What I Like About The TaylorMade TP5
High Wedge Spin
The increased wedge spin provided by the TP5 is arguably my favorite feature. The Soft Cast Urethane gripped into my wedge grooves, enhancing friction and maximizing spin for greater short-game control.
I relished the soft feel of the TP5 on putts, wedge, and iron shots. The urethane cover combined with the compressible expanded core softens the feel and increases spin for greater shot-stopping power on approach.
I appreciated the workable flight afforded to me by the TaylorMade TP5. I found it easier to shape my golf ball off the tee and on approach to cut doglegs and take hazards out of play for safer decision-making.

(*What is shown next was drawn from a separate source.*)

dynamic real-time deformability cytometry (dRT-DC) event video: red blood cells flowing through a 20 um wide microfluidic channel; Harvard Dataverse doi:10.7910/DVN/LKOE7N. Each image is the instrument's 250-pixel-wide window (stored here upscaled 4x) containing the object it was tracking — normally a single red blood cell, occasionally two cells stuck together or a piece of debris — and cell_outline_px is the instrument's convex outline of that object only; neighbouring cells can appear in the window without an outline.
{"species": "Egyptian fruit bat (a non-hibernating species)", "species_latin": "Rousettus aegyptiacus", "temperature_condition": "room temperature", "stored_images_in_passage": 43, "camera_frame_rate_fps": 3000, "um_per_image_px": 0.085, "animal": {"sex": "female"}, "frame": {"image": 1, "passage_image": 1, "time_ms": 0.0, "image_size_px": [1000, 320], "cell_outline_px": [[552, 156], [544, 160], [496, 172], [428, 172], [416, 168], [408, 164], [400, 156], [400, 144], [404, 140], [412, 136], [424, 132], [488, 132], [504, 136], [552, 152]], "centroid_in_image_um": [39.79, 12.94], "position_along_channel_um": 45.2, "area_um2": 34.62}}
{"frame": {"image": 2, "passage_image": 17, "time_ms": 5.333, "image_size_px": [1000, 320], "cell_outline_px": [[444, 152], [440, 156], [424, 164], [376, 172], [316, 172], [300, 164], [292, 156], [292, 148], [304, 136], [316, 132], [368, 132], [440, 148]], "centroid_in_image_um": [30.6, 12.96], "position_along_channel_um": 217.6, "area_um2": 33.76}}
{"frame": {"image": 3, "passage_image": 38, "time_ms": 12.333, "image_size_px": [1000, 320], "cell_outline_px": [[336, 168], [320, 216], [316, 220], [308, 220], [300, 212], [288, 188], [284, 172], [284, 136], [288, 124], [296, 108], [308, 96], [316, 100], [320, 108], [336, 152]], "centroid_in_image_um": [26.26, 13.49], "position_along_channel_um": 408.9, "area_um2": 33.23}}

Enhanced Shot Stopping Power
The Tour Flight Dimples extended my ball flight by increasing lift. I welcomed the optimized carry distance and found the ball descended along a steep path, ensuring maximum bite into the green.
What I Dislike About The TaylorMade TP5
Although my moderate swing speed enjoyed some success with the TaylorMade TP5 golf balls, I struggled with consistency. I didn’t get hold of the ball on all shots, reducing my smash factor and ball speed while increasing spin. The outcome was a loss of long-game yards over my standard averages.
Expensive Price Tag
Performance aside, I despise the lofty price tag attached to the TP5 range. These are premium golf balls and aren’t suited to the budget of the average golfer. It’s not conducive to players who lose multiple balls every round.
Overall Rating and Thoughts
I take away 4 key points from my honest review of the TaylorMade TP5 golf balls. The golf balls produce sublime greenside spin to maximize your short-game control. It’s also an incredibly soft-feeling golf ball for a stiffer tour structure.
The third point that stands out is its workable flight, which suits superior golfers looking to shape their ball into the green. Finally, TP5 golf balls aren’t the cheapest balls around and are better off in the bags of lower handicappers who are less prone to losing golf balls.